Bruxelles, 02/02/2001 (Agence Europe) - Selon une étude sur les communications commerciales non sollicitées sur Internet, publiée vendredi par la Commission, les internautes paieraient à leur insu un montant estimé à 10 milliards d'euros par an en frais de connexion juste pour recevoir des messages non-sollicités (junk e-mail ou spam). Selon un communiqué de la Commission, cette étude "livre des informations détaillées sur le phénomène des messages abusifs aux Etats-Unis et s'inscrit dans le cadre des efforts permanents pour assurer que le développement d'Internet et du commerce électronique ne mine pas les règles européennes en matière de protection des données et de la vie privée sur Internet". Elle sera prise en compte par la Commission lors de proposition d'adaptation de la législation européenne sur la protection des données. Le Commissaire en charge du marché intérieur, Frits Bolkestein, a déclaré vendredi que "la croissance exponentielle des messages non sollicités au cours de ces dernières années est un fait avéré". Il a aussi déploré que "des renseignements concernant le consommateur, glanés à partir de transactions/consultations individuelles sur Internet, peuvent être vendus pour des sommes considérables".
L'étude comporte deux volets, l'un industriel, l'autre juridique. Le volet industriel, largement fondé sur l'examen du marché américain, encourage le développement du " marketing interactif " (e-mail marketing), qui est moins cher et plus efficace que les méthodes de marketing traditionnelles et vise à fidéliser les clients par une approche reposant sur la permission. Il attribue la régression du phénomène de spam sur le marché américain à l'efficacité du système de prévention (MAPS, Mail Abuse Prevention System), aux amendes fixées par les autorités réglementaires et à la contre-culture du email-marketing.

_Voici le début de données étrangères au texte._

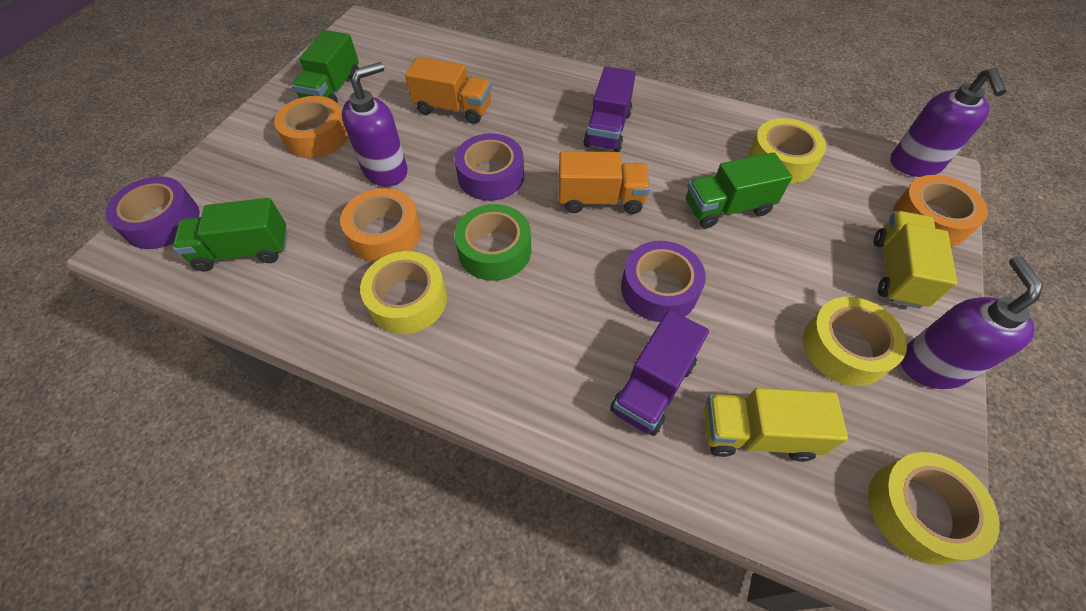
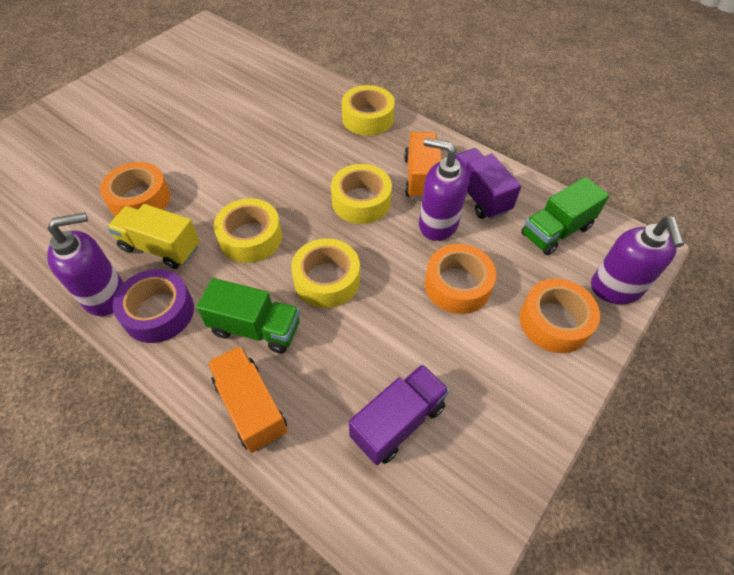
green tape: [454,204,531,281] = 1 -> none = 0
green truck: [173,198,288,271] [292,30,359,104] [686,153,792,228] = 3 -> [196,278,300,353] [521,177,610,255] = 2
purple tape: [105,176,200,249] [455,133,524,201] [621,241,706,322] = 3 -> [112,269,194,343] = 1
yellow truck: [704,388,848,462] [874,211,957,309] = 2 -> [107,204,200,269] = 1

En Europe, la protection des données est actuellement inscrite dans deux directives en vigueur depuis cinq ans. L'une définit les règles générales (95/46/CE) et l'autre énonce les dispositions spécifiques relatives à la protection des données et de la vie privée dans le secteur des télécommunications (97/66/CE). Un débat sur l'interprétation de ce régime de protection divise depuis quatre ans les partisans de la méthode "opt-in" (demander à recevoir telle information) de ceux de l'"opt-out" (refuser de recevoir des informations non-sollicitées). Certains Etats membres (Autriche, Danemark, Finlande, Italie et Allemagne) appliquent exclusivement l'opt-in. La Commission a proposé en juillet 2000 d'actualiser la directive 97/66/CE en privilégiant l'approche opt-in, arguant que celle-ci s'avère plus efficace, plus viable et renforce la confiance du consommateur. Dans le volet juridique de l'étude, les auteurs abondent dans son sens en préconisant une solution, d'inspiration américaine, l'"opt-in e-mail-marketing". Pour eux, il est nécessaire d'harmoniser la législation européenne, tant pour éviter les obstacles potentiels à la libre circulation des données au sein du marché que pour lutter contre le "spamming", un phénomène qu'ils jugent encore peu répandu en Europe. Ils estiment la problématique vitale pour la survie d'Internet, dans la mesure où la technologie actuelle permet à une seule entreprise de cyber-marketing d'envoyer 100 millions de messages commerciaux par jour.
EUROPE rappelle que la Commission poursuit actuellement l'Irlande, le Luxembourg, la France et l'Allemagne devant la Cour de Justice pour ne pas avoir notifié les mesures prises pour transposer la directive 95/46/CE dans en droit national. Le rapport sur les communications commerciales non sollicitées est accessible sur le site http: //europa.eu.int/comm/internal_market.